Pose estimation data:
########################################

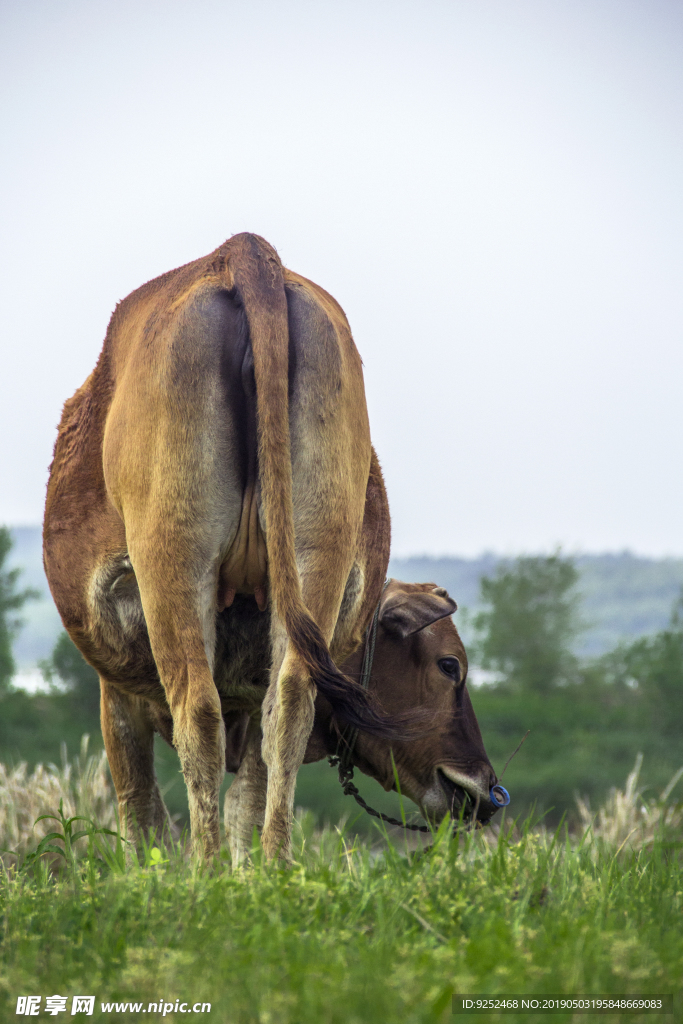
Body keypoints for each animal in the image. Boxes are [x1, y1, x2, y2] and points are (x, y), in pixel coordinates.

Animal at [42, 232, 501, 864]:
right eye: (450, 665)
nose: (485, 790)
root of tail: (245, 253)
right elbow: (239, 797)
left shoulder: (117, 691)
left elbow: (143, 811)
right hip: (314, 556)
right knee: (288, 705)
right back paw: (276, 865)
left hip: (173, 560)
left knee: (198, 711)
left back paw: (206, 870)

########################################

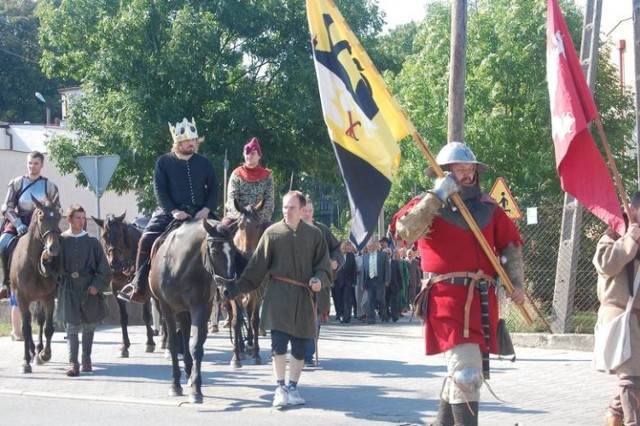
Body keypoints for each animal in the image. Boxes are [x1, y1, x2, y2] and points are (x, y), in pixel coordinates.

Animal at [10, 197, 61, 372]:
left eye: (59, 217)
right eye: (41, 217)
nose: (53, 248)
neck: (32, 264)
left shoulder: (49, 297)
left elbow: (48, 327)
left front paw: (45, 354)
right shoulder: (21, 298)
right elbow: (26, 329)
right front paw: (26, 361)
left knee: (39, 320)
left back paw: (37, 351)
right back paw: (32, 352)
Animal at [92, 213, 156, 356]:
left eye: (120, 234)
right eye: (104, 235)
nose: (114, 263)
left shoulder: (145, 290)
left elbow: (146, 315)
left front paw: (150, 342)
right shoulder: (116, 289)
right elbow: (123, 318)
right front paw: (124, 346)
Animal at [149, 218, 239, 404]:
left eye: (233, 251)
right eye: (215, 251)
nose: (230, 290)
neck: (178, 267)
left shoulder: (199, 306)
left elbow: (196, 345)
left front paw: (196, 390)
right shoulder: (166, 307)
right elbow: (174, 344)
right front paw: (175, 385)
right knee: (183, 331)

########################################

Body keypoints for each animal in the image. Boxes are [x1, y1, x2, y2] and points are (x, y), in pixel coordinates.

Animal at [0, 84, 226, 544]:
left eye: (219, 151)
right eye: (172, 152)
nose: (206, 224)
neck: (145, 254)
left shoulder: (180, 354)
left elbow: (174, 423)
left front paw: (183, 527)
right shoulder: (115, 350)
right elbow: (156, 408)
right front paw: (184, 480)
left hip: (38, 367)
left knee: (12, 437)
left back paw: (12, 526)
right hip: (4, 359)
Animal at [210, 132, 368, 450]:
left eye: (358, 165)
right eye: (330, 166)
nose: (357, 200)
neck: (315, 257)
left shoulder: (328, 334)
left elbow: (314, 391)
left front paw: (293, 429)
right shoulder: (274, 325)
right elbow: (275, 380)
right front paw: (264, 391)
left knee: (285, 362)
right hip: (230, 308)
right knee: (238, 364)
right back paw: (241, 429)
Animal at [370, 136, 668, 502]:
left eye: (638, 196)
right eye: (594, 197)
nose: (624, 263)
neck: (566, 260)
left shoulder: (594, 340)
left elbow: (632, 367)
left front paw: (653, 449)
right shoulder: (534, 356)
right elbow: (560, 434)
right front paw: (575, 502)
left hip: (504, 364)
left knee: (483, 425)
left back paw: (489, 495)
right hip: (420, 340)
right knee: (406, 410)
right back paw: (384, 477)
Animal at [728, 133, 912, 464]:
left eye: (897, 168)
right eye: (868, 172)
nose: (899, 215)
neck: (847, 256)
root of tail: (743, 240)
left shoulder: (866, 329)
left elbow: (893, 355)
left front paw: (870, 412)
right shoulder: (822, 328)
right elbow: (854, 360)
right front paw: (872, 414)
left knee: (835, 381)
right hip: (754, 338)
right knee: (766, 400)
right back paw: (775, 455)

########################################

Instructions to follow
Using the data above, reproduce exactly the lines from the line that contains "neck: (32, 264)" through the line that contains "right knee: (183, 331)", including both.

Problem solution
neck: (32, 264)
left shoulder: (49, 297)
left elbow: (48, 327)
left front paw: (45, 354)
right shoulder: (21, 298)
right elbow: (26, 329)
right front paw: (26, 361)
left knee: (39, 320)
left back paw: (37, 351)
right back paw: (32, 352)
Animal at [92, 213, 156, 356]:
left eye: (120, 234)
right eye: (104, 235)
nose: (114, 263)
left shoulder: (145, 290)
left elbow: (146, 315)
left front paw: (150, 342)
right shoulder: (116, 289)
right elbow: (123, 318)
right front paw: (124, 346)
Animal at [149, 218, 239, 404]:
left eye: (233, 251)
right eye: (215, 251)
nose: (230, 290)
neck: (178, 267)
left shoulder: (199, 306)
left elbow: (196, 345)
left front paw: (196, 390)
right shoulder: (166, 307)
right elbow: (174, 344)
right front paw: (175, 385)
right knee: (183, 331)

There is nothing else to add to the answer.